ENTRIES SUPPLIED:
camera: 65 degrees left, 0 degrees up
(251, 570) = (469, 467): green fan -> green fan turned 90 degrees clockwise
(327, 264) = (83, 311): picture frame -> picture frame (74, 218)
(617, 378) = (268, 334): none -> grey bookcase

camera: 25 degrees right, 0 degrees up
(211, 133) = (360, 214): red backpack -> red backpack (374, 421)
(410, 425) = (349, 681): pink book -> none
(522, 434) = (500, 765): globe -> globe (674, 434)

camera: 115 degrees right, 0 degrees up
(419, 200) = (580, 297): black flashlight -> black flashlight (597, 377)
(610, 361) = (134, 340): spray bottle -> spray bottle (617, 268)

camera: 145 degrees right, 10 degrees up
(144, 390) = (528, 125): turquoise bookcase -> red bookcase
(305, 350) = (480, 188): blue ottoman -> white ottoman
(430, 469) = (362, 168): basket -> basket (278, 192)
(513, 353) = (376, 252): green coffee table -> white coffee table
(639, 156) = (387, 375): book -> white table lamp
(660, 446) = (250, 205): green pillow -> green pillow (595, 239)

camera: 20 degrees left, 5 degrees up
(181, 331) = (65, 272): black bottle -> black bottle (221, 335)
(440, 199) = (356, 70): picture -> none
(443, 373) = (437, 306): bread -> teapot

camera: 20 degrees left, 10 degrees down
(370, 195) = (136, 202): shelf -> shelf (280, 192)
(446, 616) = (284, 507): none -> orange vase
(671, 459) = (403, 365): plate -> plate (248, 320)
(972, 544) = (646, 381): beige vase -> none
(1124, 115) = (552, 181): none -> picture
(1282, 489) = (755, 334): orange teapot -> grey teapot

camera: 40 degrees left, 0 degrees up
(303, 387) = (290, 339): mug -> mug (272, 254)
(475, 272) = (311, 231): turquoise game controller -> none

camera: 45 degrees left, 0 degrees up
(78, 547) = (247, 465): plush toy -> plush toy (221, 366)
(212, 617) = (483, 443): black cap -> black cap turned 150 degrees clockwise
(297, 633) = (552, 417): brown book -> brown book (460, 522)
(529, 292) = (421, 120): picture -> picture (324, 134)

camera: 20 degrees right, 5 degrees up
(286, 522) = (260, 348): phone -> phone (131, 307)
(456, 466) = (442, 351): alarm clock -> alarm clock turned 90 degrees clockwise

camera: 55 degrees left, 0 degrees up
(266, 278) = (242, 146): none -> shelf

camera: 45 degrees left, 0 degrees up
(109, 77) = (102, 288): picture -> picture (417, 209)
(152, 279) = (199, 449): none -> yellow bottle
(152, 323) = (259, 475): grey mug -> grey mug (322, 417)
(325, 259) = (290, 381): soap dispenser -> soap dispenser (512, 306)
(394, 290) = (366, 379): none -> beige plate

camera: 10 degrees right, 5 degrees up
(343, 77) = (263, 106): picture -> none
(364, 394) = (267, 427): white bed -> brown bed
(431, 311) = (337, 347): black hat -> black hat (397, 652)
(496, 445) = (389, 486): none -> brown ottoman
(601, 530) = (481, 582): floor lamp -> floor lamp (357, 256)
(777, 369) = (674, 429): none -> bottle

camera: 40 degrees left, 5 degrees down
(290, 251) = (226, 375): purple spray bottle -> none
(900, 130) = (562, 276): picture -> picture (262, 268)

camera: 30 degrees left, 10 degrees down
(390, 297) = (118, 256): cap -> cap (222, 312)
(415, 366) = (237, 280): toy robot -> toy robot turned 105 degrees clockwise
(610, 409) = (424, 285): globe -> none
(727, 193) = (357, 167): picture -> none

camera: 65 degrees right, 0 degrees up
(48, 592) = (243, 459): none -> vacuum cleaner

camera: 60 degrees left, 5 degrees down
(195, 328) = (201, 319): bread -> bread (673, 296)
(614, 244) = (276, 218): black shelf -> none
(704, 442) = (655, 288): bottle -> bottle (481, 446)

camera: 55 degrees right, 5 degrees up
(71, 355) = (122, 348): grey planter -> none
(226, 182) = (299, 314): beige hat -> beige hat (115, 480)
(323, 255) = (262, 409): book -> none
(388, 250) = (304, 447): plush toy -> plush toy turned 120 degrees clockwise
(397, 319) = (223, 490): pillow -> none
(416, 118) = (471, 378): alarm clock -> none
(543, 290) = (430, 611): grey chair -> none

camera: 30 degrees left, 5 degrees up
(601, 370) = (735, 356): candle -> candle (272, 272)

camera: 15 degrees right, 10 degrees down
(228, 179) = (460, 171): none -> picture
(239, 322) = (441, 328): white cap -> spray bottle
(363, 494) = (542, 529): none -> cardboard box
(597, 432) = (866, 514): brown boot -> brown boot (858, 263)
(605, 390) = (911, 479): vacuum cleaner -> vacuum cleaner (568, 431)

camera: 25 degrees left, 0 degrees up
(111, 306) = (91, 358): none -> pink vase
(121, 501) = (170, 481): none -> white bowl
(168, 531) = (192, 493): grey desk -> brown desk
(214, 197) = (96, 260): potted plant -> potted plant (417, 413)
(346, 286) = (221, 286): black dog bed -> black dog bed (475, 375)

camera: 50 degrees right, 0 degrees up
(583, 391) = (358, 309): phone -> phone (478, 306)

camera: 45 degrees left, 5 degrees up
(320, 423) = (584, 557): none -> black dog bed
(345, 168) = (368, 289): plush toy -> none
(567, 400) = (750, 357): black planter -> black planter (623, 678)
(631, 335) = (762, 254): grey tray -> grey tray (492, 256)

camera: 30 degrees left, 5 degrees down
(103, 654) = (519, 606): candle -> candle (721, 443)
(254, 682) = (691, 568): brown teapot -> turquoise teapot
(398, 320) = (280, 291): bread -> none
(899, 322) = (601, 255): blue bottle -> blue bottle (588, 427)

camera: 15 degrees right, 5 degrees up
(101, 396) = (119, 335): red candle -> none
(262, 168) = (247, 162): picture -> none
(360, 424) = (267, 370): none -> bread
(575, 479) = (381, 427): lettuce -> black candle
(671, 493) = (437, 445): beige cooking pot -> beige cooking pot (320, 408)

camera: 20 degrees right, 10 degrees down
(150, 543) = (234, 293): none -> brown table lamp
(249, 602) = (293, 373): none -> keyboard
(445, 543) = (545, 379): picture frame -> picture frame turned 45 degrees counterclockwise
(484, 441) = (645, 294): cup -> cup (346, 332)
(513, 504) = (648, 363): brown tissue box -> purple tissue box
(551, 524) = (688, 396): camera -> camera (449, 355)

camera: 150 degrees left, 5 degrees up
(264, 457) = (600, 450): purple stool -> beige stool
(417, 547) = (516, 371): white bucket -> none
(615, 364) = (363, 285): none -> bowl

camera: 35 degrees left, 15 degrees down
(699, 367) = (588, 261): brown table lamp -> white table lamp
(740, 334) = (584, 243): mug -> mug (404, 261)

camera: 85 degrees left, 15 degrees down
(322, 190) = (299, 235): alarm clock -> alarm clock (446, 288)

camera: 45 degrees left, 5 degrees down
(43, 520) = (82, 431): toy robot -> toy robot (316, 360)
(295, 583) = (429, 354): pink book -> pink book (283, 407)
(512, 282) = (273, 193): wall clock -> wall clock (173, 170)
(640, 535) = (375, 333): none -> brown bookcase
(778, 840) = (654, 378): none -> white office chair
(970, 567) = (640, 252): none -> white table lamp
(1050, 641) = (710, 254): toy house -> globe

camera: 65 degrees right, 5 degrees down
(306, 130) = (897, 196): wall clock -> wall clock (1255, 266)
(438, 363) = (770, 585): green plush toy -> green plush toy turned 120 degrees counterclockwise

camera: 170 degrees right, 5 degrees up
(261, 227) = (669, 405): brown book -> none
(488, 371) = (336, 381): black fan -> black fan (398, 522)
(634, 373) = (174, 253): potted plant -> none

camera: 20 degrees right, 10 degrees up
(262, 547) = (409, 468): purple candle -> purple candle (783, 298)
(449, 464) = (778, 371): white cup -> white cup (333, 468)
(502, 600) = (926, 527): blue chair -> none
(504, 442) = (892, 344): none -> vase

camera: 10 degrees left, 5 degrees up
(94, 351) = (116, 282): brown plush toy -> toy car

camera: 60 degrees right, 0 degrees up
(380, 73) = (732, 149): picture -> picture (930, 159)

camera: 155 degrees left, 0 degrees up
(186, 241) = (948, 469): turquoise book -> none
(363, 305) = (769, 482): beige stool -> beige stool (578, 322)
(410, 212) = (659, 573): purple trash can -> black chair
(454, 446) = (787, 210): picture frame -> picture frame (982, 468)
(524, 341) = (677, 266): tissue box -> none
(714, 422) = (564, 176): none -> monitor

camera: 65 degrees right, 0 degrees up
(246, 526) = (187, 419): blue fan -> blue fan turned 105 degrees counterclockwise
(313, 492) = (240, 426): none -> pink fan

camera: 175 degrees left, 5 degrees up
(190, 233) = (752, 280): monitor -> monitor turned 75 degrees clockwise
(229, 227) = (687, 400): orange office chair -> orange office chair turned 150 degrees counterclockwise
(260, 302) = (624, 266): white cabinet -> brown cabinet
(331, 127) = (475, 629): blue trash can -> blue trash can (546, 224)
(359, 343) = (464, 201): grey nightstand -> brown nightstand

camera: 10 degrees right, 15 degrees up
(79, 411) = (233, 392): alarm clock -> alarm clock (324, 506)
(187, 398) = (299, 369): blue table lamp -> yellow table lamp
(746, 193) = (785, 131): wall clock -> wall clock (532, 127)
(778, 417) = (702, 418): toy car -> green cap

WORK INSTRUCTIONS: Reproduce nothing but the lines from the line containing "(359, 343) = (464, 201): grey" to the last line of the data, each exactly as written.

TASK OUTPUT:
(359, 343) = (464, 201): grey nightstand -> brown nightstand

camera: 10 degrees right, 15 degrees up
(79, 411) = (233, 392): alarm clock -> alarm clock (324, 506)
(187, 398) = (299, 369): blue table lamp -> yellow table lamp
(746, 193) = (785, 131): wall clock -> wall clock (532, 127)
(778, 417) = (702, 418): toy car -> green cap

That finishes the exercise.